Doğal gaz muhtaçlığının yüzde 40’tan fazlasını Rusya’dan karşılayan Avrupa ülkeleri, alternatif arayışında tahlil bulamayınca, devayı Yeşil Mutabakat’ı birlik çıkarlarına paralel olarak esnetmekte buldu. Paris İklim Muahedesi ve Yeşil Mutabakat kapsamında iklim değişikliği ile gayret edeceğini taahhüt eden ve gelişmekte olan ülkeleri baskılayan Avrupa devletleri, çelişkili bir karara imza atarak, gaz ve nükleer enerjiyi yeşil güç kapsamına dahil etti. Kararla birlikte milyarlarca euroluk potansiyel yatırımın önündeki son büyük pürüz kaldırıldı.
GELECEK YIL YÜRÜRLÜĞE GİRECEK
Enerji yatırımlarını etrafa ziyanlı olup olmadığına nazaran sınıflandıran düzenlemeye, Avrupa Parlamentosu (AP) içerisindeki iki komite, gaz ve nükleerin çevreci olarak tanımlanmaması istikametinde itirazda bulunmuştu. Strasbourg’da yapılan oylamada itiraz 328’e 278 oyla reddedilirken 33 milletvekili çekimser kaldı. Teklifin veto edilebilmesi için gereksinim duyulan 353 salt çoğunluğa ulaşılamadı. Avrupa Parlamentosu ve üye ülkeler teklife 11 Temmuz’a kadar itiraz etmezlerse, düzenleme gelecek yıl prestijiyle yürürlüğe girecek. Avrupa Parlamentosu raportörü Bas Eickhout, oylamanın akabinde kararı “iklim ve güç geçişi için kara bir gün” olduğunu söyledi. Avusturya ise kararı yasa dışı niteleyerek itiraz edeceğini beyan etti.
KARAR YASA DIŞI
Avusturya İklim Bakanı Leonore Gewessler yaptığı açıklamada, “Özellikle Ukrayna’da devam eden savaşla birlikte, nükleer güç ve fosil gaz yatırımları için bir ‘yeşil göz boyama’ programımız olamaz. Nükleer güç ve doğal gaz, iklimin korunmasına katkıda bulunmuyor” tabirlerini kullandı. AB üyesi 27 ülkeden 13’ü (Fransa, Macaristan, Polonya, Finlandiya, Bulgaristan, Hırvatistan, Çekya, Romanya, Slovakya ve Slovenya) elektrik üretiminde nükleer santralleri kullanıyor.
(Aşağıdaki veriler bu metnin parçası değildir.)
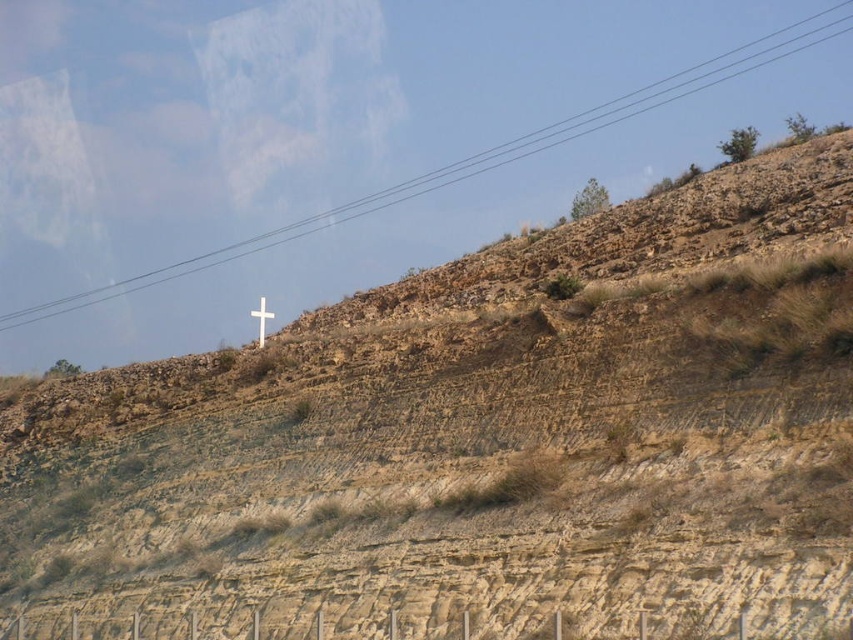
Question: From the image, what is the correct spatial relationship of black wire at upper center in relation to white wooden cross at upper center?

Choices:
 (A) left
 (B) right

Answer: (B)

Question: Does black wire at upper center appear under white wooden cross at upper center?

Choices:
 (A) yes
 (B) no

Answer: (B)

Question: Is black wire at upper center positioned before white wooden cross at upper center?

Choices:
 (A) yes
 (B) no

Answer: (B)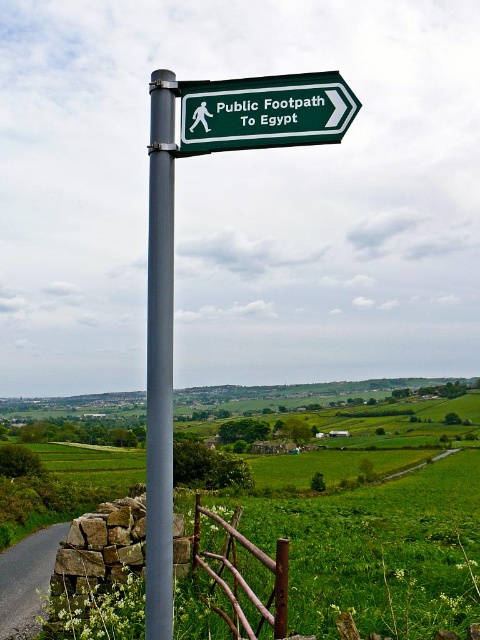
Question: Is gray metallic pole at center closer to camera compared to rustic wood fence at lower center?

Choices:
 (A) yes
 (B) no

Answer: (A)

Question: Which of these objects is positioned closest to the rustic wood fence at lower center?

Choices:
 (A) green matte signpost at upper center
 (B) gray metallic pole at center

Answer: (B)

Question: From the image, what is the correct spatial relationship of gray metallic pole at center in relation to rustic wood fence at lower center?

Choices:
 (A) right
 (B) left

Answer: (B)

Question: Which is nearer to the green matte signpost at upper center?

Choices:
 (A) gray metallic pole at center
 (B) rustic wood fence at lower center

Answer: (A)

Question: Where is gray metallic pole at center located in relation to green matte signpost at upper center in the image?

Choices:
 (A) right
 (B) left

Answer: (B)

Question: Which point appears closest to the camera in this image?

Choices:
 (A) (162, 499)
 (B) (287, 576)

Answer: (A)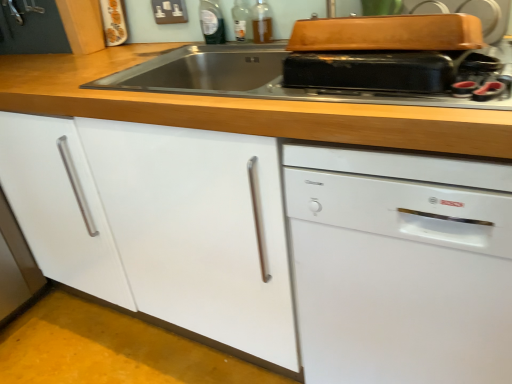
Question: From the image's perspective, is transparent plastic bottle at upper center, the first bottle when ordered from left to right, located above or below matte black toaster at upper center?

Choices:
 (A) above
 (B) below

Answer: (A)

Question: From their relative heights in the image, would you say transparent plastic bottle at upper center, the first bottle when ordered from left to right, is taller or shorter than matte black toaster at upper center?

Choices:
 (A) short
 (B) tall

Answer: (B)

Question: Which object is positioned closest to the white matte cabinet at center?

Choices:
 (A) translucent glass bottle at upper center, which is the 1th bottle in right-to-left order
 (B) transparent glass bottle at upper center, the 2th bottle in the right-to-left sequence
 (C) wooden at upper center
 (D) white glossy dishwasher at right
 (E) transparent plastic bottle at upper center, which is counted as the third bottle, starting from the right

Answer: (C)

Question: Which object is the farthest from the white matte cabinet at center?

Choices:
 (A) white plastic electric outlet at upper center
 (B) transparent glass bottle at upper center, the 2th bottle in the right-to-left sequence
 (C) matte black toaster at upper center
 (D) translucent glass bottle at upper center, acting as the 3th bottle starting from the left
 (E) white glossy dishwasher at right

Answer: (A)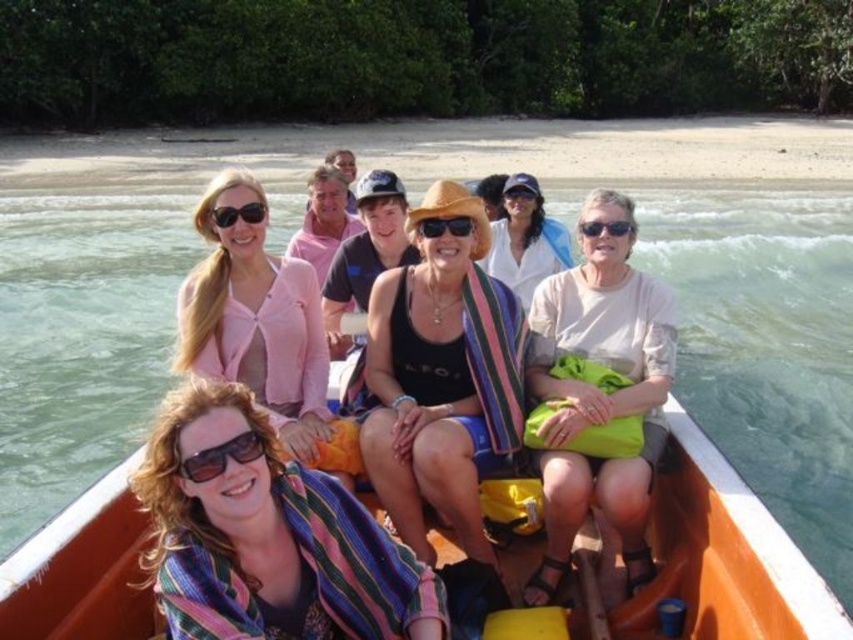
Does pink fabric jacket at upper left have a greater height compared to matte black sunglasses at upper left?

Correct, pink fabric jacket at upper left is much taller as matte black sunglasses at upper left.

Between point (236, 262) and point (253, 212), which one is positioned behind?

The point (236, 262) is more distant.

Between point (260, 381) and point (258, 216), which one is positioned in front?

Point (260, 381) is more forward.

Where is `pink fabric jacket at upper left`? This screenshot has width=853, height=640. pink fabric jacket at upper left is located at coordinates (262, 332).

Who is positioned more to the left, pink fabric jacket at upper left or sunglasses at center?

pink fabric jacket at upper left

Who is positioned more to the right, pink fabric jacket at upper left or sunglasses at center?

sunglasses at center

I want to click on pink fabric jacket at upper left, so click(x=262, y=332).

Image resolution: width=853 pixels, height=640 pixels. Identify the location of pink fabric jacket at upper left. (262, 332).

Who is more forward, (x=199, y=564) or (x=604, y=298)?

Point (x=199, y=564)

Where is `striped scarf at center`? This screenshot has width=853, height=640. striped scarf at center is located at coordinates (265, 536).

Locate an element on the screen. Image resolution: width=853 pixels, height=640 pixels. striped scarf at center is located at coordinates (265, 536).

Where is `striped scarf at center`? striped scarf at center is located at coordinates (265, 536).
FRANSA’DAN 30 MİLYAR EURO YATIRIM
AB ülkelerinde toplam 106 çalıştırılabilir durumda nükleer reaktör yer alıyor. Nükleer gücün AB ülkelerinin toplam elektrik üretimindeki hissesi da yaklaşık yüzde 25 düzeyinde bulunuyor. Fransa’nın başını çektiği nükleer güç santrallerine sahip AB üyesi ülkeler, bilimsel olguları ve tutulan raporları rafa kaldırarak, santrallerin yeşil mutabakata ters olmadığını savunuyor. Kasım 2021’de Fransa başkanı Emmanuel Macron 2030’a kadar inşa edilecek 6 nükleer santral için 30 milyar euro yatırım yapacaklarını kaydetmişti. Çin, Hindistan ve Türkiye’nin de ortalarında bulunduğu sayısız ülke, endüstrileşmeye ve nükleer yatırıma yönelik attığı her adımda, AB ve desteklediği etraf örgütlerini karşısında buluyor.
AKKUYU’DAN VAZGEÇİN BASKISI
2017 yılında toplanan AP, Türkiye ile müzakerelerin askıya alınmasını öneren raporda, Akkuyu Nükleer Güç Santrali projesinden güvenlik münasebetlerini mazeret ederek vazgeçilmesini talep etmiş, rapor 64’e karşı 477 oyla kabul edilmişti. Başta Greenpeace olmak üzere birçok örgüt de, Türkiye’nin nükleer faaliyetlerini durdurması için sayısız aksiyon düzenlemişti. Her fırsatta etraf çığırtkanlığı yapan Batı’nın, kendi refahı için ne kadar bencilleşebileceği bir defa daha gözler önüne serildi.